Diese Hochrechnung hat sich tragischerweise nun nicht nur bewahrheitet, sondern wurde sogar noch übertroffen. So haben nach letzten Angaben zwischen dem 7. und dem 17. April 108 Menschen bei rund 90 Unfällen mit Todesopfern ihr Leben auf Spaniens Straßen verloren. 60 Personen wurden schwer verletzt und 66 kamen mit leichten Verletzungen davon.

Tödliche Nachlässigkeit

Wie die Verkehrsgeneraldirektion wissen lässt, ist den Unfallberichten zu entnehmen, dass erschreckend viele der Verkehrstoten (48%) keinen Sicherheitsgurt angelegt hatten. Außerdem wurde festgestellt, dass sich die meisten Unfälle auf Straßen mit nur einer Fahrspur pro Fahrtrichtung ereignet hatten und nur 17% auf Schnellstraßen und Autobahnen stattfanden. Gewagte Überholmanöver und überhöhte Geschwindigkeit sind weiterhin einer der häufigsten Gründe dafür, dass die Fahrer die Kontrolle über ihr Fahrzeug verlieren.
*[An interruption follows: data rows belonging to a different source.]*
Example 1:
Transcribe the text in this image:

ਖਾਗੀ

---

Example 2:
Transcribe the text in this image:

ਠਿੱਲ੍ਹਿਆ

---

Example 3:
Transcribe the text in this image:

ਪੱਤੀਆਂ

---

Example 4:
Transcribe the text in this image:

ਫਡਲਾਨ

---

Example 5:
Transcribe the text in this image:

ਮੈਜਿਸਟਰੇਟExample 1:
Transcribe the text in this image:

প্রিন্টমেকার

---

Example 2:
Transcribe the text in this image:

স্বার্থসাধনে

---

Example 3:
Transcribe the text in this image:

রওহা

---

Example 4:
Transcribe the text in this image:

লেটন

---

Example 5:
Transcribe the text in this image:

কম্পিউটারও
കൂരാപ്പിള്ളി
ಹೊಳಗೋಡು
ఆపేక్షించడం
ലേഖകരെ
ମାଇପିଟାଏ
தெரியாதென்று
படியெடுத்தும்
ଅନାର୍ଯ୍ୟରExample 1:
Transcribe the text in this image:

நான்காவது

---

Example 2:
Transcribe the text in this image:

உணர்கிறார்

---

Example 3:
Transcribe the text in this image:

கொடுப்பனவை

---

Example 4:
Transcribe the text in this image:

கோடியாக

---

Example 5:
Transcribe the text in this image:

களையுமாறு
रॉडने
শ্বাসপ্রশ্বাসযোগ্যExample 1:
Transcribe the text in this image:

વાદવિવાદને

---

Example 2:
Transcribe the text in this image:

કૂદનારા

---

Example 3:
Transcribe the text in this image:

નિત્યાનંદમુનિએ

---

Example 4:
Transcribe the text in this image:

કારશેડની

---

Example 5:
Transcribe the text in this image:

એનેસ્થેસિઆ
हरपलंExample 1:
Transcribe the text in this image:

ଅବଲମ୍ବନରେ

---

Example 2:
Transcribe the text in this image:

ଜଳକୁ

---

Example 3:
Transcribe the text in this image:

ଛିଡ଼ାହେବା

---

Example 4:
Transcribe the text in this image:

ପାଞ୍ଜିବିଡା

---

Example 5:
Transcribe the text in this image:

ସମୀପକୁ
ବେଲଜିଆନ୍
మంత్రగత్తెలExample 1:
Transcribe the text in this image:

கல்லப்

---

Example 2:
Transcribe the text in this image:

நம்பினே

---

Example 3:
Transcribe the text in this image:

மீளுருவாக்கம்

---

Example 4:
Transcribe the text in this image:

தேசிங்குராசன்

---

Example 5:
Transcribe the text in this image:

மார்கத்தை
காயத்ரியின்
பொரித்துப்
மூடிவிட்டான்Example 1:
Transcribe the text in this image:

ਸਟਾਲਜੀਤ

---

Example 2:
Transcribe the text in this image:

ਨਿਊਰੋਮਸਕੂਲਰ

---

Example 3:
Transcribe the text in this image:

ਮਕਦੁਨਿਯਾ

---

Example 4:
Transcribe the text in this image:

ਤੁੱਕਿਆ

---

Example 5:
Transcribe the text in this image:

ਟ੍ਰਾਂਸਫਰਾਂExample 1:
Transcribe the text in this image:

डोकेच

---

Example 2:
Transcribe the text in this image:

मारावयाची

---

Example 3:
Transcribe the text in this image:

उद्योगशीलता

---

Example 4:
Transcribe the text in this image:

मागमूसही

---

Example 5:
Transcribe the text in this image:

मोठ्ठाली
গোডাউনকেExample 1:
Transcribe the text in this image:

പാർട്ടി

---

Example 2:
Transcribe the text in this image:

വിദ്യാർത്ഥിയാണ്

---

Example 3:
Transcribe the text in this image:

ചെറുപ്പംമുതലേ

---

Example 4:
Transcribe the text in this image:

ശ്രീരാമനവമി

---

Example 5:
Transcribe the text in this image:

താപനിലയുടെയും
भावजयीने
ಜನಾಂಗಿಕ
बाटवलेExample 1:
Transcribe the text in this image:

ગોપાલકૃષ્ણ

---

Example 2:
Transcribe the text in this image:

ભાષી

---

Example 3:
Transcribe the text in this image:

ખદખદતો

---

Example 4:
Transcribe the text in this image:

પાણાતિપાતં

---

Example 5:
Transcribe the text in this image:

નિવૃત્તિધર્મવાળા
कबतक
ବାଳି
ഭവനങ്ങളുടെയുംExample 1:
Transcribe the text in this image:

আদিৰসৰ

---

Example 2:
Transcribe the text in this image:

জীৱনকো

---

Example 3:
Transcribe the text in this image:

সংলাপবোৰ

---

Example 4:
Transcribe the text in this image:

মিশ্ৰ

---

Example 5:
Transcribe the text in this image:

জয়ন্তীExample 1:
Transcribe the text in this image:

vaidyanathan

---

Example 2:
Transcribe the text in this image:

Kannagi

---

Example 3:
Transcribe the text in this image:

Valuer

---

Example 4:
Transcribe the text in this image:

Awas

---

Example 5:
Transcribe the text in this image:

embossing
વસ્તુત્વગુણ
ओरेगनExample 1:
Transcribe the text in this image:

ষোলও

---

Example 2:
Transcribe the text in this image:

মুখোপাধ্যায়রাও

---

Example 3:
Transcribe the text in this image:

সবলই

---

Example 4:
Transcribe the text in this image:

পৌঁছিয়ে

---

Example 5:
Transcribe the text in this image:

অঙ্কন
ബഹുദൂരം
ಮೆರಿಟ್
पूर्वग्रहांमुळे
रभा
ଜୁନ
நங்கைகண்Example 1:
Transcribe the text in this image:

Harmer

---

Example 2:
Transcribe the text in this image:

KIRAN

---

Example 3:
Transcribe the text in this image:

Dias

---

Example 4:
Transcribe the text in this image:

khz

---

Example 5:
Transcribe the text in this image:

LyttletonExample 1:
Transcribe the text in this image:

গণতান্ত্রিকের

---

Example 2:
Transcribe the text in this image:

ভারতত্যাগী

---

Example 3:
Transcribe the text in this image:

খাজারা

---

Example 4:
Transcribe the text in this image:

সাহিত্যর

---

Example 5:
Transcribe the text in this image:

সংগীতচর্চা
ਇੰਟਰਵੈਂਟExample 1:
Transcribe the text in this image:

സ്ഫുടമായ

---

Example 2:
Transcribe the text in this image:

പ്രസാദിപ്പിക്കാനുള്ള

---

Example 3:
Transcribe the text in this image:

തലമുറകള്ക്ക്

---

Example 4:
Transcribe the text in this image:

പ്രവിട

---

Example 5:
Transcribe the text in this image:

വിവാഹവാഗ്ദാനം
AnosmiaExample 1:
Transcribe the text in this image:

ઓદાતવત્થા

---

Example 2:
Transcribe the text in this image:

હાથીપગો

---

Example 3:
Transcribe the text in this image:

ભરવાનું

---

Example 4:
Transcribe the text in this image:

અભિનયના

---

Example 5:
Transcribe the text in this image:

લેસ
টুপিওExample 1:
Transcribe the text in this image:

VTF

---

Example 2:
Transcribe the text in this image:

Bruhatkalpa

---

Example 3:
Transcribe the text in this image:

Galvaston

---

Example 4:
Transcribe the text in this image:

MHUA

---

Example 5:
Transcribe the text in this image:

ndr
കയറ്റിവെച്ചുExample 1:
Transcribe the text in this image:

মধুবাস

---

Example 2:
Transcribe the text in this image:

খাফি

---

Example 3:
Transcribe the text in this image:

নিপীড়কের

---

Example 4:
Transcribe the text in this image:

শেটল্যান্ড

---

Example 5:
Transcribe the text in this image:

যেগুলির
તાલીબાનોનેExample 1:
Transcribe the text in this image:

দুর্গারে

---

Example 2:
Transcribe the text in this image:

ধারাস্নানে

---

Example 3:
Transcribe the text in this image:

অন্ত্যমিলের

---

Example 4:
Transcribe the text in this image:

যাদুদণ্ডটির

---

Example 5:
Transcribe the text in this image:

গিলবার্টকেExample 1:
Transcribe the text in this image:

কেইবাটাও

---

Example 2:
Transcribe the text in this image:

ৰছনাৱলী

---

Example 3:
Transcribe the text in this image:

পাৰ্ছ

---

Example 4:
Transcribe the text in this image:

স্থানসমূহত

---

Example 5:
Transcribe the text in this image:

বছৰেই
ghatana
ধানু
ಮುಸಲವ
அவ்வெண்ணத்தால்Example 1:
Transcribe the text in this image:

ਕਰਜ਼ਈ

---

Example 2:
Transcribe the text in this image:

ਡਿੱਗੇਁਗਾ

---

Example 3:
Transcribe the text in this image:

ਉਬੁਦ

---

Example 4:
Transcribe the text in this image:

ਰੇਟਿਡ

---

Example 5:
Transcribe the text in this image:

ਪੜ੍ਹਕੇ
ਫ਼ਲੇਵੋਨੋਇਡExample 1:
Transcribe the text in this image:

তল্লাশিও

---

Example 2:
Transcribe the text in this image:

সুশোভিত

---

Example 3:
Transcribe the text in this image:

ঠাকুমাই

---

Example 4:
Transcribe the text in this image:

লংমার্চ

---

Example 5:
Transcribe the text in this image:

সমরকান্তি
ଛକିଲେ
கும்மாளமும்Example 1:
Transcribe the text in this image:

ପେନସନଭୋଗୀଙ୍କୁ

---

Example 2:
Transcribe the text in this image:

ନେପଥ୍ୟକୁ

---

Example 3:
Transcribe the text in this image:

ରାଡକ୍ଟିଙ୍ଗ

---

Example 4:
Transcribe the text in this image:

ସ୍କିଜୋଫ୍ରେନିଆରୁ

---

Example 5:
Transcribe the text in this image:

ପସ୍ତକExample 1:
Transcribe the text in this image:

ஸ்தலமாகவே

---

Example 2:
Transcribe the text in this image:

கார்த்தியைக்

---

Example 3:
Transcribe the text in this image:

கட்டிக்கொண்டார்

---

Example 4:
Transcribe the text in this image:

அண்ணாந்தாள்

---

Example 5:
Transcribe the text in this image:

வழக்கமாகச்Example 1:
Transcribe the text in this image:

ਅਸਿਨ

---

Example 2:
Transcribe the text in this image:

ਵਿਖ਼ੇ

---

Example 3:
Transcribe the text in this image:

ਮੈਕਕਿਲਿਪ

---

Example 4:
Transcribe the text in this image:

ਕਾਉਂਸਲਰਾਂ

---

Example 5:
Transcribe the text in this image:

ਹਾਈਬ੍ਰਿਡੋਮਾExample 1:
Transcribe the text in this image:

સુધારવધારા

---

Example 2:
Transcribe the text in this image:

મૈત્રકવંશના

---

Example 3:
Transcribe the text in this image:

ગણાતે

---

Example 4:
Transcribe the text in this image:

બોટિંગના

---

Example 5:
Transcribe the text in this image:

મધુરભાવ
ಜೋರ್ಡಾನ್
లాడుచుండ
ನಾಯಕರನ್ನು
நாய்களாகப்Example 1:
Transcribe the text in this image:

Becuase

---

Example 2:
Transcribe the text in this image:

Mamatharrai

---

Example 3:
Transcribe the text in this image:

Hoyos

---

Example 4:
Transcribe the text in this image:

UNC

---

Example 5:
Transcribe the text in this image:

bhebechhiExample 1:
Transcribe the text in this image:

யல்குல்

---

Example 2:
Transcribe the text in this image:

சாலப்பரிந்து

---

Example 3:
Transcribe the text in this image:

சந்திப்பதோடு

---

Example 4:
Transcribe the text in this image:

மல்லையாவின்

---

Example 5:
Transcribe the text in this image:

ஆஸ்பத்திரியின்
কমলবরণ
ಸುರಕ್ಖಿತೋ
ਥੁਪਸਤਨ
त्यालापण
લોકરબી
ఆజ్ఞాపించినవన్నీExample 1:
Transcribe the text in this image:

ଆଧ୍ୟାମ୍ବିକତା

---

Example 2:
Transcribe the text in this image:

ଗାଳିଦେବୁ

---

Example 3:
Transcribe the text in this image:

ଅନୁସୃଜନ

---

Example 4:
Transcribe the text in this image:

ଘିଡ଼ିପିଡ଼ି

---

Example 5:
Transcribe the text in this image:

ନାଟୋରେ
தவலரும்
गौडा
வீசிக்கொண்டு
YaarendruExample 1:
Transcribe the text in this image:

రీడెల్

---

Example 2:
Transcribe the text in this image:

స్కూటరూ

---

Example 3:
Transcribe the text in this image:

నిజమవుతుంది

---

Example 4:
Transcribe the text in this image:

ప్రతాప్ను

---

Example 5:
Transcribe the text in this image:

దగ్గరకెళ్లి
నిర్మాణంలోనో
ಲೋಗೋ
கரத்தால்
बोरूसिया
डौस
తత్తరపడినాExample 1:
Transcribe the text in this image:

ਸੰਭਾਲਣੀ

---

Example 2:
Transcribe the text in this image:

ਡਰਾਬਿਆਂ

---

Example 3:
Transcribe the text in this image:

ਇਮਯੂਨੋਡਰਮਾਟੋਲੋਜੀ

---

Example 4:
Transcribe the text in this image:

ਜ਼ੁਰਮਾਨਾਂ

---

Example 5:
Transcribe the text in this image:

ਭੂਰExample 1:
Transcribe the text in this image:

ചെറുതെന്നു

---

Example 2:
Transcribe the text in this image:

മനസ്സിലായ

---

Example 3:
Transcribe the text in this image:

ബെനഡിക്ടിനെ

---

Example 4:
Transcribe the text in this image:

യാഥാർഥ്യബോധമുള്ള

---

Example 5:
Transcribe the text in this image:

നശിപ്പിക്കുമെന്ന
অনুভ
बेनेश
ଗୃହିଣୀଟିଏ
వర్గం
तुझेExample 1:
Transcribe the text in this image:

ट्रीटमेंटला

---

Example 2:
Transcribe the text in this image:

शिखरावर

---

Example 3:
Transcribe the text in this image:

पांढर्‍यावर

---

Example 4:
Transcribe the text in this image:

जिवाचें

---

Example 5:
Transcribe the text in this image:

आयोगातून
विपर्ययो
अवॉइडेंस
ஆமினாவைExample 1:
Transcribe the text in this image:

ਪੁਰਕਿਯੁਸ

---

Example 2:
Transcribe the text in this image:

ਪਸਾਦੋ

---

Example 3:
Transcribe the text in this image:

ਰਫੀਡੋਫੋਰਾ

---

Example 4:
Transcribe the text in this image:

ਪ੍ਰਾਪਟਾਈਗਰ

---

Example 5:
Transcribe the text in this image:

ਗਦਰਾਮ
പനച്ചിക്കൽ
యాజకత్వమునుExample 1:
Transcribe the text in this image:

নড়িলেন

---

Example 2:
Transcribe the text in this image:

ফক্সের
Das Verkehrsproblem wird inzwischen als eines der schwerwiegendsten Spaniens angesehen. 2005 kamen 3.329 Menschen bei Verkehrsunfällen ums Leben und 1.501 wurden verletzt. In den ersten Monaten dieses Jahres beläuft sich die Zahl der Verkehrstoten bereits auf fast 900.

Besonders schwer hat es während dieser Osterfeiertage wieder die jungen Menschen getroffen. So waren 24,07% der Verkehrstoten zwischen 15 und 24 Jahre alt und 22,2% zwischen 25 und 34.

Trauriger Vergleich

Spanien belegt seit Jahren nun schon einen traurigen ersten Platz in der Liste der Länder mit den meisten Verkehrstoten. So kommen nach jüngsten Daten in Frankreich 101,6 Menschen pro 1 Million Einwohner bei einem Verkehrsunfall ums Leben, in Italien sterben 104,9 auf der Straße, in Deutschland lassen 80,1 Menschen pro 1 Million Einwohner ihr Leben, in Großbritannien 61,4 und in Spanien 127,9.

Mit der Einführung des so genannten Punkte-Führerscheins, der am 1. Juli dieses Jahres in Kraft tritt, will die spanische Regierung das Problem endlich in den Griff bekommen.

Allerdings stimmen nicht alle Experten darin überein, dass eine Verschärfung der Verkehrsregeln automatisch auch eine Verringerung der Unfälle nach sich zieht. Denn am Beispiel anderer Länder mit weniger strengen Verkehrsregeln aber auch deutlich weniger Verkehrstoten sei zu erkennen, dass es sich mehr um eine Frage der Einstellung der Autofahrer handelt als um eine zu lasche Gesetzgebung.